Food for a special dinner, slippers, dirty laundry. A new geranium, our wet bathing suit, seeds to plant in our garden… Some of the things they carry are important, others not so much. But we never value a plastic bag for all its work; we only value its content. The lifespan of a plastic bag is nomadic and wasted. Take a second to think about this. You were born in a factory in the USA or India, in unbearable heat. You are one of the 2.5 trillion plastic bags made this year. They heat you up to high temperatures and subject you to high pressure and turn you into sheets or filaments to shape you.
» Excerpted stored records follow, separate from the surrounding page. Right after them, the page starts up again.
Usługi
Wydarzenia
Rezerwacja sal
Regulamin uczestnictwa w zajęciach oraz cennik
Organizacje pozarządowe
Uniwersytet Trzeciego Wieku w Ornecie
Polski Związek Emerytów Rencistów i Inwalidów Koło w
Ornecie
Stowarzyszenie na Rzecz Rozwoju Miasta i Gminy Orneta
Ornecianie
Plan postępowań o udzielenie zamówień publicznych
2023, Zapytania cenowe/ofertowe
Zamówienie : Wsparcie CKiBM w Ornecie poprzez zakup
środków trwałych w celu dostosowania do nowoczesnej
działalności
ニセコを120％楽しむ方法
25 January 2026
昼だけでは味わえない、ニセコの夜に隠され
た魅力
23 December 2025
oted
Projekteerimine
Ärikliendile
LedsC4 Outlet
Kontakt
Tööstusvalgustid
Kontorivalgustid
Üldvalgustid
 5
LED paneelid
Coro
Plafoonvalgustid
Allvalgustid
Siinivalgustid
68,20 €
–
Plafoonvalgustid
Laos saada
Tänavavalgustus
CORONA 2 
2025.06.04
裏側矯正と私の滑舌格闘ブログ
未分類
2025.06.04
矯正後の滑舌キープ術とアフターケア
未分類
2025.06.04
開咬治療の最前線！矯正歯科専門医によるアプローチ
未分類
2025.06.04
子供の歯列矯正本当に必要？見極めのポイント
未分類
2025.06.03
Finally, they stamp your mother’s name on the front and that’s it, you’re now ready to serve Mankind…but only briefly.
A long yet unfulfilling life
As the song goes, you only get to live once. Only 1% of plastic bags are recycled. Most recycling facilities don’t want you because you’ll clog up the machinery and you’re not worth it.
With time, you’ll break down into tiny pieces, smaller every day and for hundreds of years you will pollute land and water. The tough reality is that, on average, you’ll only be used for 12 minutes, after that, you are discarded.
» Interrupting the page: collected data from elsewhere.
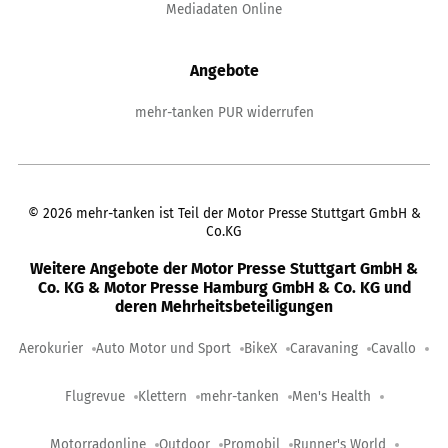
Mediadaten Online
Angebote
mehr-tanken PUR widerrufen
©
2026
mehr-tanken ist Teil der Motor Presse Stuttgart GmbH &
Co.KG
Weitere Angebote der Motor Presse Stuttgart GmbH &
Co. KG & Motor Presse Hamburg GmbH & Co. KG und
deren Mehrheitsbeteiligungen
Aerokurier
Auto Motor und Sport
BikeX
Caravaning
Cavallo
Flugrevue
Klettern
mehr-tanken
Men's Health
Motorradonline
Outdoor
Promobil
Runner's World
You were first banned in Bangladesh in 2002. In Rwanda, border police sift through travellers’ baggage and hands them with a hefty fine if they see you in their bags. Dozens of countries have followed suit. And you can be toxic for humans. Your Bisphenol A and phthalates cause problems for our health.
Barcelona stands against bags... plastic ones
For some time, consumers in this city pay if they want you. Now several alternatives have emerged. Supermarkets and shops offer paper bags, but for these paper bags to be produced, you require five times more energy than for plastic ones, seventeen times more water and shipping these paper bags comes with higher CO2 emissions. However, paper bags are recycled much more than plastic ones. And what about compostable ones?
At most recycling facilities it is hard to tell apart a bag that is compostable from one that isn’t. The same happens with cutlery: they are so similar that it is very difficult to tell what material they are made of and they are often discarded.
The big mix-up between biodegradable and compostable
Biodegradable means they break down into tiny pieces, but they can still pollute the land with their toxic components. Compostable means they are made mainly from plant-based products and are safe to mix with earth. They degrade rapidly, sometimes even before we make it back home with our shopping.
This is why the best that can happen to a plastic bag like you is that we use you until you start to break. At the end of the day, it isn’t your fault. And a paper or cloth bag is no good to carry a wet swimming suit! From now on we should avoid single-use containers. The solution is almost always to reuse.